Enhanced bovine genome annotation through integration of transcriptomics and epi-transcriptomics datasets facilitates genomic biology

Hamid Beiki,Brenda M Murdoch,Carissa A Park,Chandlar Kern,Denise Kontechy,Gabrielle Becker,Gonzalo Rincon,Honglin Jiang,Huaijun Zhou,Jacob Thorne,James E Koltes,Jennifer J Michal,Kimberly Davenport,Monique Rijnkels,Pablo J Ross,Rui Hu,Sarah Corum,Stephanie McKay,Timothy P L Smith,Wansheng Liu,Wenzhi Ma,Xiaohui Zhang,Xiaoqing Xu,Xuelei Han,Zhihua Jiang,Zhi-Liang Hu,James M Reecy
DOI: https://doi.org/10.1093/gigascience/giae019
IF: 7.658
2024-04-17
GigaScience
Abstract:Background The accurate identification of the functional elements in the bovine genome is a fundamental requirement for high-quality analysis of data informing both genome biology and genomic selection. Functional annotation of the bovine genome was performed to identify a more complete catalog of transcript isoforms across bovine tissues. Results A total of 160,820 unique transcripts (50% protein coding) representing 34,882 unique genes (60% protein coding) were identified across tissues. Among them, 118,563 transcripts (73% of the total) were structurally validated by independent datasets (PacBio isoform sequencing data, Oxford Nanopore Technologies sequencing data, de novo assembled transcripts from RNA sequencing data) and comparison with Ensembl and NCBI gene sets. In addition, all transcripts were supported by extensive data from different technologies such as whole transcriptome termini site sequencing, RNA Annotation and Mapping of Promoters for the Analysis of Gene Expression, chromatin immunoprecipitation sequencing, and assay for transposase-accessible chromatin using sequencing. A large proportion of identified transcripts (69%) were unannotated, of which 86% were produced by annotated genes and 14% by unannotated genes. A median of two 5′ untranslated regions were expressed per gene. Around 50% of protein-coding genes in each tissue were bifunctional and transcribed both coding and noncoding isoforms. Furthermore, we identified 3,744 genes that functioned as noncoding genes in fetal tissues but as protein-coding genes in adult tissues. Our new bovine genome annotation extended more than 11,000 annotated gene borders compared to Ensembl or NCBI annotations. The resulting bovine transcriptome was integrated with publicly available quantitative trait loci data to study tissue–tissue interconnection involved in different traits and construct the first bovine trait similarity network. Conclusions These validated results show significant improvement over current bovine genome annotations.
multidisciplinary sciences
What problem does this paper attempt to address?
The paper attempts to address the issue of improving the accuracy of functional annotation of the bovine genome.
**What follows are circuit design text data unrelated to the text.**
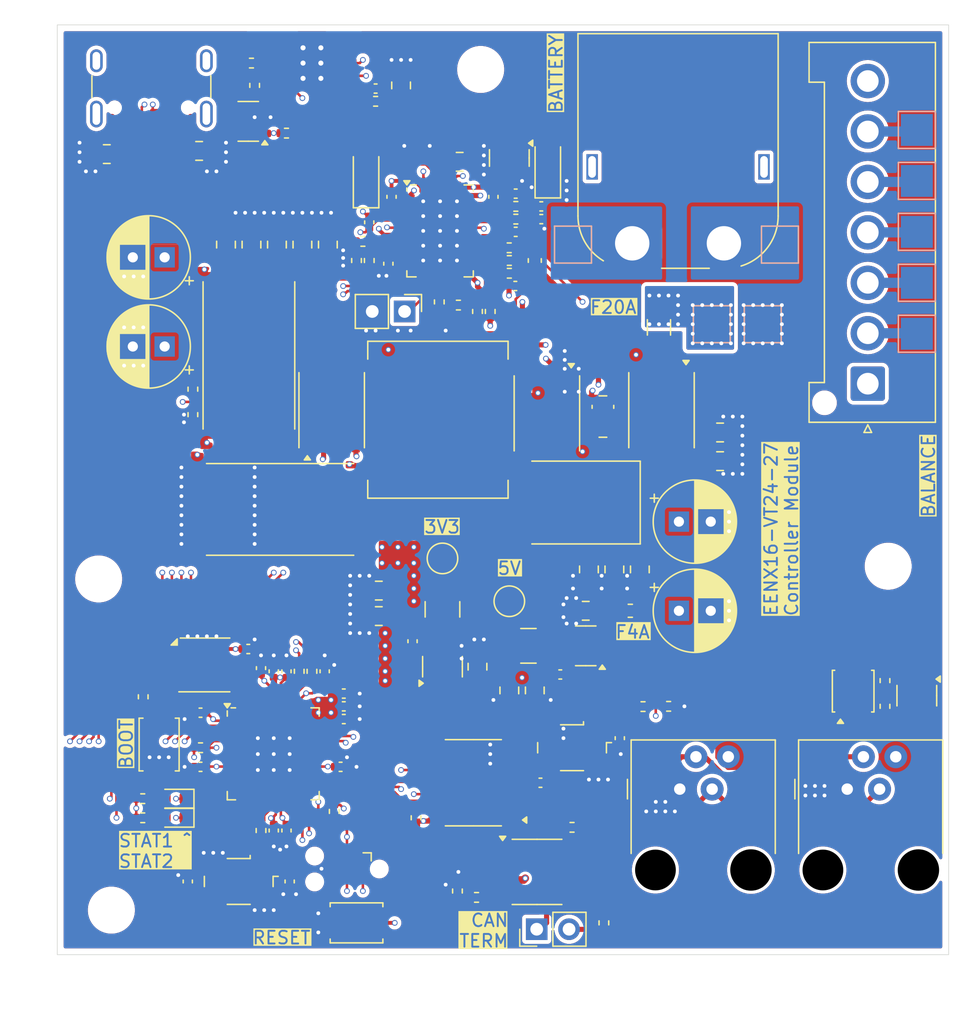
<source format=kicad_pcb>
(kicad_pcb
	(version 20240108)
	(generator "pcbnew")
	(generator_version "8.0")
	(general
		(thickness 1.6)
		(legacy_teardrops no)
	)
	(paper "A4")
	(layers
		(0 "F.Cu" signal)
		(1 "In1.Cu" signal)
		(2 "In2.Cu" signal)
		(31 "B.Cu" signal)
		(32 "B.Adhes" user "B.Adhesive")
		(33 "F.Adhes" user "F.Adhesive")
		(34 "B.Paste" user)
		(35 "F.Paste" user)
		(36 "B.SilkS" user "B.Silkscreen")
		(37 "F.SilkS" user "F.Silkscreen")
		(38 "B.Mask" user)
		(39 "F.Mask" user)
		(40 "Dwgs.User" user "User.Drawings")
		(41 "Cmts.User" user "User.Comments")
		(42 "Eco1.User" user "User.Eco1")
		(43 "Eco2.User" user "User.Eco2")
		(44 "Edge.Cuts" user)
		(45 "Margin" user)
		(46 "B.CrtYd" user "B.Courtyard")
		(47 "F.CrtYd" user "F.Courtyard")
		(48 "B.Fab" user)
		(49 "F.Fab" user)
		(50 "User.1" user)
		(51 "User.2" user)
		(52 "User.3" user)
		(53 "User.4" user)
		(54 "User.5" user)
		(55 "User.6" user)
		(56 "User.7" user)
		(57 "User.8" user)
		(58 "User.9" user)
	)
	(setup
		(stackup
			(layer "F.SilkS"
				(type "Top Silk Screen")
			)
			(layer "F.Paste"
				(type "Top Solder Paste")
			)
			(layer "F.Mask"
				(type "Top Solder Mask")
				(thickness 0.01)
			)
			(layer "F.Cu"
				(type "copper")
				(thickness 0.035)
			)
			(layer "dielectric 1"
				(type "prepreg")
				(thickness 0.1)
				(material "FR4")
				(epsilon_r 4.5)
				(loss_tangent 0.02)
			)
			(layer "In1.Cu"
				(type "copper")
				(thickness 0.035)
			)
			(layer "dielectric 2"
				(type "core")
				(thickness 1.24)
				(material "FR4")
				(epsilon_r 4.5)
				(loss_tangent 0.02)
			)
			(layer "In2.Cu"
				(type "copper")
				(thickness 0.035)
			)
			(layer "dielectric 3"
				(type "prepreg")
				(thickness 0.1)
				(material "FR4")
				(epsilon_r 4.5)
				(loss_tangent 0.02)
			)
			(layer "B.Cu"
				(type "copper")
				(thickness 0.035)
			)
			(layer "B.Mask"
				(type "Bottom Solder Mask")
				(thickness 0.01)
			)
			(layer "B.Paste"
				(type "Bottom Solder Paste")
			)
			(layer "B.SilkS"
				(type "Bottom Silk Screen")
			)
			(copper_finish "None")
			(dielectric_constraints no)
		)
		(pad_to_mask_clearance 0)
		(allow_soldermask_bridges_in_footprints no)
		(pcbplotparams
			(layerselection 0x00010fc_ffffffff)
			(plot_on_all_layers_selection 0x0000000_00000000)
			(disableapertmacros no)
			(usegerberextensions no)
			(usegerberattributes yes)
			(usegerberadvancedattributes yes)
			(creategerberjobfile yes)
			(dashed_line_dash_ratio 12.000000)
			(dashed_line_gap_ratio 3.000000)
			(svgprecision 4)
			(plotframeref no)
			(viasonmask no)
			(mode 1)
			(useauxorigin no)
			(hpglpennumber 1)
			(hpglpenspeed 20)
			(hpglpendiameter 15.000000)
			(pdf_front_fp_property_popups yes)
			(pdf_back_fp_property_popups yes)
			(dxfpolygonmode yes)
			(dxfimperialunits yes)
			(dxfusepcbnewfont yes)
			(psnegative no)
			(psa4output no)
			(plotreference yes)
			(plotvalue yes)
			(plotfptext yes)
			(plotinvisibletext no)
			(sketchpadsonfab no)
			(subtractmaskfromsilk no)
			(outputformat 1)
			(mirror no)
			(drillshape 1)
			(scaleselection 1)
			(outputdirectory "")
		)
	)
	(net 0 "")
	(net 1 "GND")
	(net 2 "+5V")
	(net 3 "+3V3")
	(net 4 "/Microcontroller/XIN")
	(net 5 "/Microcontroller/XOUT_R")
	(net 6 "+1V1")
	(net 7 "Net-(U401-SW)")
	(net 8 "/USBC/VDDCH")
	(net 9 "/Microcontroller/SWCLK")
	(net 10 "Net-(U401-BST)")
	(net 11 "/Microcontroller/SWD")
	(net 12 "/Battery/BATT_RAW")
	(net 13 "/Microcontroller/~{RESET}")
	(net 14 "/STAT1_OUT")
	(net 15 "Net-(U402-SW)")
	(net 16 "Net-(U402-BST)")
	(net 17 "+SYSTEM")
	(net 18 "/Battery/BST1")
	(net 19 "/Battery/SW1")
	(net 20 "/Battery/SW2")
	(net 21 "/Battery/BST2")
	(net 22 "/Battery/CSP")
	(net 23 "/Microcontroller/FLASH_~{CS}")
	(net 24 "/Microcontroller/RP2040_D+")
	(net 25 "/Microcontroller/RP2040_D-")
	(net 26 "/Microcontroller/XOUT")
	(net 27 "Net-(C425-Pad2)")
	(net 28 "/STAT2_OUT")
	(net 29 "/Microcontroller/FLASH_IO0")
	(net 30 "/Microcontroller/FLASH_CLK")
	(net 31 "/Microcontroller/FLASH_IO2")
	(net 32 "/Microcontroller/FLASH_IO1")
	(net 33 "/Microcontroller/FLASH_IO3")
	(net 34 "Net-(C426-Pad1)")
	(net 35 "/~{CFG1}")
	(net 36 "/Microcontroller/GPIO21")
	(net 37 "/PG")
	(net 38 "/Microcontroller/GPIO9")
	(net 39 "/Microcontroller/GPIO15")
	(net 40 "/Microcontroller/GPIO29_ADC3")
	(net 41 "/Microcontroller/GPIO4")
	(net 42 "/CFG3")
	(net 43 "/CFG2")
	(net 44 "/Microcontroller/GPIO12")
	(net 45 "/Microcontroller/GPIO13")
	(net 46 "/Microcontroller/GPIO25")
	(net 47 "/Microcontroller/GPIO8")
	(net 48 "/Microcontroller/GPIO7")
	(net 49 "/Microcontroller/GPIO23")
	(net 50 "/Microcontroller/GPIO28_ADC2")
	(net 51 "/Microcontroller/GPIO24")
	(net 52 "/Microcontroller/GPIO6")
	(net 53 "/Microcontroller/GPIO5")
	(net 54 "/Microcontroller/GPIO20")
	(net 55 "/VBUS_MONITOR")
	(net 56 "/BATTERY_MONITOR")
	(net 57 "/Microcontroller/GPIO22")
	(net 58 "/Microcontroller/GPIO14")
	(net 59 "VBUS")
	(net 60 "/Battery/BGATE")
	(net 61 "Net-(C428-Pad1)")
	(net 62 "Net-(C429-Pad1)")
	(net 63 "/Battery/Vfb_minmax")
	(net 64 "/Battery/FBG")
	(net 65 "/Battery/VC")
	(net 66 "/Battery/CSOUT")
	(net 67 "/Battery/SENSBOT")
	(net 68 "/Battery/SENSGND")
	(net 69 "Net-(U502-OSC2)")
	(net 70 "/Battery/INTVcc")
	(net 71 "/Battery/Vfb")
	(net 72 "Net-(U502-OSC1)")
	(net 73 "unconnected-(D402-NC-Pad2)")
	(net 74 "Net-(D405-A)")
	(net 75 "Net-(Q401B-D)")
	(net 76 "Net-(D406-A)")
	(net 77 "Net-(Q401A-S)")
	(net 78 "/Battery/BAT")
	(net 79 "Net-(F402-Pad2)")
	(net 80 "unconnected-(J201-VCC-Pad1)")
	(net 81 "unconnected-(J201-SWO-Pad6)")
	(net 82 "unconnected-(J301-SHIELD-PadS1)")
	(net 83 "unconnected-(J301-SBU2-PadB8)")
	(net 84 "unconnected-(J301-SHIELD-PadS1)_0")
	(net 85 "unconnected-(J301-SHIELD-PadS1)_1")
	(net 86 "unconnected-(J301-SBU1-PadA8)")
	(net 87 "unconnected-(J301-SHIELD-PadS1)_2")
	(net 88 "/USBC/CC1")
	(net 89 "/USBC/CC2")
	(net 90 "Net-(J401-Pin_2)")
	(net 91 "Net-(J401-Pin_1)")
	(net 92 "Net-(J402-Pin_4)")
	(net 93 "unconnected-(J402-Pin_1-Pad1)")
	(net 94 "Net-(J402-Pin_5)")
	(net 95 "unconnected-(J402-Pin_7-Pad7)")
	(net 96 "Net-(J402-Pin_2)")
	(net 97 "Net-(J402-Pin_3)")
	(net 98 "Net-(J402-Pin_6)")
	(net 99 "/Battery/NTC")
	(net 100 "/CAN_bus/CANL")
	(net 101 "/CAN_bus/CANH")
	(net 102 "Net-(J501-Pad4)")
	(net 103 "Net-(JP501-B)")
	(net 104 "Net-(Q301-D)")
	(net 105 "/Battery/BG1")
	(net 106 "/Battery/TG1")
	(net 107 "/Battery/BG2")
	(net 108 "/Battery/TG2")
	(net 109 "Net-(Q403-D)")
	(net 110 "Net-(Q501-G)")
	(net 111 "Net-(Q502-D)")
	(net 112 "/CAN_bus/POWER_OUT_EN")
	(net 113 "Net-(R202-Pad1)")
	(net 114 "Net-(U301-VBUS)")
	(net 115 "/Battery/SENSTOP")
	(net 116 "Net-(R403-Pad2)")
	(net 117 "/Battery/SHDN")
	(net 118 "/Battery/CSN")
	(net 119 "/Battery/RT")
	(net 120 "/Battery/ITH")
	(net 121 "Net-(U502-RXCAN)")
	(net 122 "Net-(U501-RXD)")
	(net 123 "Net-(U501-Rs)")
	(net 124 "Net-(U502-~{RESET})")
	(net 125 "unconnected-(U403-RNG{slash}SS-Pad15)")
	(net 126 "/Battery/SENSVin")
	(net 127 "unconnected-(U403-Ilimit-Pad25)")
	(net 128 "Net-(U501-TXD)")
	(net 129 "unconnected-(U501-Vref-Pad5)")
	(net 130 "unconnected-(U502-~{RX1BF}-Pad11)")
	(net 131 "unconnected-(U502-~{TX1RTS}-Pad5)")
	(net 132 "unconnected-(U502-NC-Pad6)")
	(net 133 "unconnected-(U502-~{TX2RTS}-Pad7)")
	(net 134 "unconnected-(U502-~{TX0RTS}-Pad4)")
	(net 135 "unconnected-(U502-~{RX0BF}-Pad12)")
	(net 136 "unconnected-(U502-CLKOUT{slash}SOF-Pad3)")
	(net 137 "unconnected-(U502-NC-Pad15)")
	(net 138 "Net-(U301-DM)")
	(net 139 "/USB_D-")
	(net 140 "/USB_D+")
	(net 141 "/SCK")
	(net 142 "/~{CS}")
	(net 143 "/MISO")
	(net 144 "/MOSI")
	(net 145 "/~{INT}")
	(footprint "Capacitor_SMD:C_0402_1005Metric" (layer "F.Cu") (at 112.75 134.75 -90))
	(footprint "Resistor_SMD:R_0402_1005Metric" (layer "F.Cu") (at 106 128.25))
	(footprint "Resistor_SMD:R_0402_1005Metric" (layer "F.Cu") (at 130.76 86.75))
	(footprint "Capacitor_SMD:C_0805_2012Metric" (layer "F.Cu") (at 138.5 114.25 -90))
	(footprint "Capacitor_SMD:C_0805_2012Metric" (layer "F.Cu") (at 146.8 105.75))
	(footprint "Capacitor_SMD:C_0805_2012Metric" (layer "F.Cu") (at 121.75 76.25 90))
	(footprint "Package_TO_SOT_SMD:TSOT-23-6" (layer "F.Cu") (at 125 121.8875 90))
	(footprint "Package_TO_SOT_SMD:SOT-23" (layer "F.Cu") (at 130.25 81.95 -90))
	(footprint "Capacitor_SMD:C_0402_1005Metric" (layer "F.Cu") (at 105 138.75 -90))
	(footprint "Connector_PinHeader_2.54mm:PinHeader_1x02_P2.54mm_Vertical" (layer "F.Cu") (at 132.4 142.5 90))
	(footprint "Capacitor_SMD:C_0402_1005Metric" (layer "F.Cu") (at 113 138.75 90))
	(footprint "Diode_SMD:D_SMC" (layer "F.Cu") (at 135.62 109 180))
	(footprint "Capacitor_SMD:C_0402_1005Metric" (layer "F.Cu") (at 130.75 84.75))
	(footprint "Package_SO:PowerPAK_SO-8_Dual" (layer "F.Cu") (at 133.2 102 -90))
	(footprint "personal:R_Shunt_Vishay_WSR2_WSR3_KelvinConnection_4pins" (layer "F.Cu") (at 112.25 109.25 180))
	(footprint "Capacitor_SMD:C_0402_1005Metric" (layer "F.Cu") (at 110.75 122 90))
	(footprint "Connector_AMASS:AMASS_XT60PW-M_1x02_P7.20mm_Horizontal" (layer "F.Cu") (at 139.9 88.65))
	(footprint "Resistor_SMD:R_0402_1005Metric" (layer "F.Cu") (at 130.76 85.75))
	(footprint "LED_SMD:LED_0603_1608Metric" (layer "F.Cu") (at 104 133.75 180))
	(footprint "Capacitor_SMD:C_0805_2012Metric" (layer "F.Cu") (at 140.5 114.25 -90))
	(footprint "Resistor_SMD:R_0402_1005Metric" (layer "F.Cu") (at 119.25 90 90))
	(footprint "Capacitor_SMD:C_0402_1005Metric" (layer "F.Cu") (at 130.75 87.75))
	(footprint "MountingHole:MountingHole_3.2mm_M3" (layer "F.Cu") (at 99 141))
	(footprint "Resistor_SMD:R_0402_1005Metric" (layer "F.Cu") (at 118.75 88.5 180))
	(footprint "Connector_RJ:RJ9_Evercom_5301-440xxx_Horizontal" (layer "F.Cu") (at 156.785 131.5))
	(footprint "Package_SO:TSSOP-20_4.4x6.5mm_P0.65mm" (layer "F.Cu") (at 127.425 131 180))
	(footprint "Resistor_SMD:R_0402_1005Metric" (layer "F.Cu") (at 128.75 94 90))
	(footprint "Resistor_SMD:R_0402_1005Metric" (layer "F.Cu") (at 110 74.5))
	(footprint "Capacitor_SMD:C_0402_1005Metric" (layer "F.Cu") (at 132.76 86.75))
	(footprint "Capacitor_SMD:C_0805_2012Metric" (layer "F.Cu") (at 98.64 81.645 180))
	(footprint "Capacitor_SMD:C_0402_1005Metric" (layer "F.Cu") (at 106 125.5 180))
	(footprint "Resistor_SMD:R_0402_1005Metric" (layer "F.Cu") (at 110.75 134.75 90))
	(footprint "Capacitor_SMD:C_0402_1005Metric" (layer "F.Cu") (at 117.25 125))
	(footprint "Resistor_SMD:R_0402_1005Metric" (layer "F.Cu") (at 105.4 100.1 -90))
	(footprint "MountingHole:MountingHole_3.2mm_M3" (layer "F.Cu") (at 128 75))
	(footprint "Crystal:Crystal_SMD_Abracon_ABM3B-4Pin_5.0x3.2mm" (layer "F.Cu") (at 109 138.75 180))
	(footprint "Inductor_SMD:L_1210_3225Metric" (layer "F.Cu") (at 125 117.3875 90))
	(footprint "Capacitor_THT:CP_Radial_D6.3mm_P2.50mm"
		(layer "F.Cu")
		(uuid "4aeee0fa-ad60-490e-9f16-93f787ab58aa")
		(at 103.18238 89.75 180)
		(descr "CP, Radial series, Radial, pin pitch=2.50mm, , diameter=6.3mm, Electrolytic Capacitor")
		(tags "CP Radial series Radial pin pitch 2.50mm  diameter 6.3mm Electrolytic Capacitor")
		(property "Reference" "C402"
			(at 1.25 -4.4 180)
			(layer "F.SilkS")
			(hide yes)
			(uuid "ce0b8624-869b-46b1-b74e-5e5c64c38fbc")
			(effects
				(font
					(size 1 1)
					(thickness 0.15)
				)
			)
		)
		(property "Value" "56u"
			(at 1.25 4.4 180)
			(layer "F.Fab")
			(uuid "2614fccd-31db-4b88-8ccd-ce64e789839d")
			(effects
				(font
				
... [1798155 chars truncated]
</source>
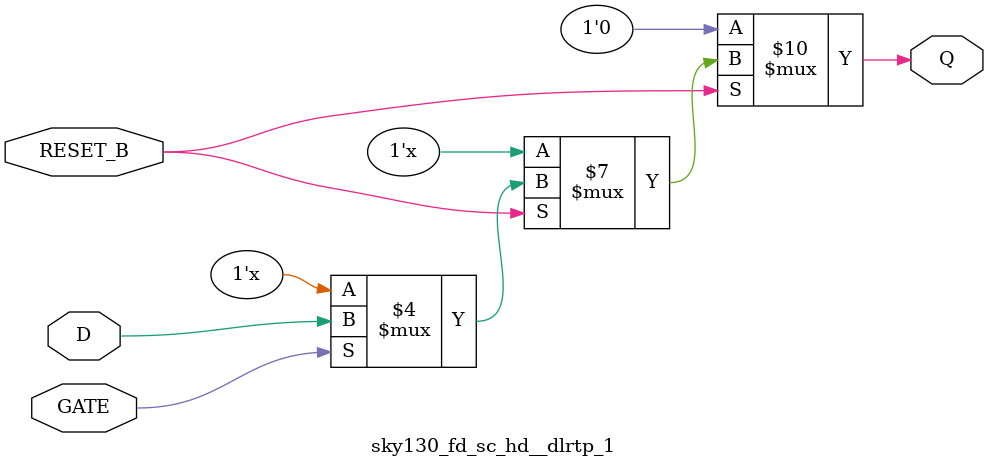
<source format=v>
module   sky130_fd_sc_hd__and2_4
(
   input  wire A,
   input  wire B,
   output wire X
);

   assign X = A & B;
  
endmodule

module sky130_fd_sc_hd__dlrtp_1
(
   input  wire RESET_B,
   input  wire GATE,
   input  wire D,
   output reg  Q
);

   always @*
   begin
      if (~RESET_B)
         Q = 1'b0;
      else if (GATE)
         Q = D;
   end

endmodule


</source>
Specifically, the researchers aim to identify a more complete catalog of bovine genome transcript isoforms by integrating transcriptomics and epitranscriptomics data, thereby better understanding genome biology and genomic selection. The main objectives of the paper are as follows: 1. **Increase transcriptome complexity**: By integrating multiple datasets (such as PacBio long-read sequencing, Oxford Nanopore technology sequencing, RNA sequencing, etc.), enhance the complexity of the bovine genome transcriptome to be comparable to the highly annotated human genome. 2. **Improve gene annotation**: Focus not only on protein-coding genes but also improve the annotation of non-coding RNAs (including long non-coding RNAs, small non-coding RNAs, etc.) and miRNA genes. 3. **Integrate multi-omics data**: Combine transcriptome data with publicly available quantitative trait loci (QTL) and gene association data to study interactions between different tissues and construct the first bovine trait similarity network. 4. **Validate results**: Validate the predicted transcripts and gene structures through multiple independent datasets and techniques (such as full-length transcript end sequencing, promoter analysis, chromatin immunoprecipitation sequencing, transposase-accessible chromatin sequencing, etc.). In summary, the goal of this study is to improve the quality of functional annotation of the bovine genome by integrating various data and techniques, thereby better understanding the complex mechanisms in genome biology and genomic selection.